→ **Provided data**

* * *

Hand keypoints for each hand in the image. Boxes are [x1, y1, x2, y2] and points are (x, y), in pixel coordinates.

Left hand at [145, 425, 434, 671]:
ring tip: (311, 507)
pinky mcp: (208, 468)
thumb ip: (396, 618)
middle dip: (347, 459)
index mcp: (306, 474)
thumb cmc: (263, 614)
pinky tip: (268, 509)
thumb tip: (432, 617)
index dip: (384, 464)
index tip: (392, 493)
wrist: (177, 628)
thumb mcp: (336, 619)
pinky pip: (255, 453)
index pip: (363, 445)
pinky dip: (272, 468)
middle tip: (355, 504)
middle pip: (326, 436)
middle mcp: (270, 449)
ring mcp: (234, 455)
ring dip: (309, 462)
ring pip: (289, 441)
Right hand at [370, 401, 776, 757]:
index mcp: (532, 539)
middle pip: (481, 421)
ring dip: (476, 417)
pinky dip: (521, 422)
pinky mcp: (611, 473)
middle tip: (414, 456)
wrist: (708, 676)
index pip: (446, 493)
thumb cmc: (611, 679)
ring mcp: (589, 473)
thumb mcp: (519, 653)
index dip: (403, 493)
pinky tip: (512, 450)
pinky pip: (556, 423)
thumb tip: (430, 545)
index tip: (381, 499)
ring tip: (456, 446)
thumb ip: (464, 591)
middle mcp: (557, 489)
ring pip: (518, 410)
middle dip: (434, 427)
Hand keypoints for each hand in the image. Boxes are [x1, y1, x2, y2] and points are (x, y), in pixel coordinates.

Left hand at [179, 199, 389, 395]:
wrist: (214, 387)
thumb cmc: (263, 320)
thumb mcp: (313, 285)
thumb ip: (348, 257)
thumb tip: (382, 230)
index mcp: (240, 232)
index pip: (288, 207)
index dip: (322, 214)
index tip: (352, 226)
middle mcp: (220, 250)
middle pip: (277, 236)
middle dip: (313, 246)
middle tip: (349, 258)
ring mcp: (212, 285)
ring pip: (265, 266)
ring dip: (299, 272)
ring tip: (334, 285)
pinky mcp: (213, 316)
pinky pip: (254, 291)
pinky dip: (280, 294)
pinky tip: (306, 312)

* * *

→ **Goal of the exercise**
Your job is to give the listing again exactly as it was written.

→ **Answer section**
Hand keypoints for each hand in the image. Boxes are [x1, y1, x2, y2] and points are (x, y), in pixel coordinates.

Left hand at [145, 425, 434, 671]:
ring tip: (311, 507)
pinky mcp: (208, 468)
thumb ip: (396, 618)
middle dip: (347, 459)
index mcp: (306, 474)
thumb cmc: (263, 614)
pinky tip: (268, 509)
thumb tip: (432, 617)
index dip: (384, 464)
index tip: (392, 493)
wrist: (177, 628)
thumb mcp: (336, 619)
pinky pip: (255, 453)
index pip: (363, 445)
pinky dip: (272, 468)
middle tip: (355, 504)
middle pip: (326, 436)
middle mcp: (270, 449)
ring mcp: (234, 455)
ring dip: (309, 462)
ring pip: (289, 441)
Right hand at [370, 401, 776, 757]:
index mcp: (532, 539)
middle pip: (481, 421)
ring dip: (476, 417)
pinky dip: (521, 422)
pinky mcp: (611, 473)
middle tip: (414, 456)
wrist: (708, 676)
index pip: (446, 493)
thumb cmc: (611, 679)
ring mcp: (589, 473)
thumb mcp: (519, 653)
index dip: (403, 493)
pinky tip: (512, 450)
pinky pip: (556, 423)
thumb tip: (430, 545)
index tip: (381, 499)
ring tip: (456, 446)
thumb ip: (464, 591)
middle mcp: (557, 489)
ring pip: (518, 410)
middle dip: (434, 427)
Hand keypoints for each hand in the image. Boxes are [x1, y1, x2, y2] and points are (x, y), in pixel coordinates.

Left hand at [179, 199, 389, 395]:
wrist: (214, 387)
thumb cmc: (263, 320)
thumb mcp: (313, 285)
thumb ip: (348, 257)
thumb tip: (382, 230)
index mcp: (240, 232)
index pip: (288, 207)
index dip: (322, 214)
index tip: (352, 226)
middle mcp: (220, 250)
middle pip: (277, 236)
middle dip: (313, 246)
middle tip: (349, 258)
ring mcp: (212, 285)
ring pip: (265, 266)
ring dip: (299, 272)
ring tip: (334, 285)
pinky mcp: (213, 316)
pinky pip: (254, 291)
pinky dip: (280, 294)
pinky tip: (306, 312)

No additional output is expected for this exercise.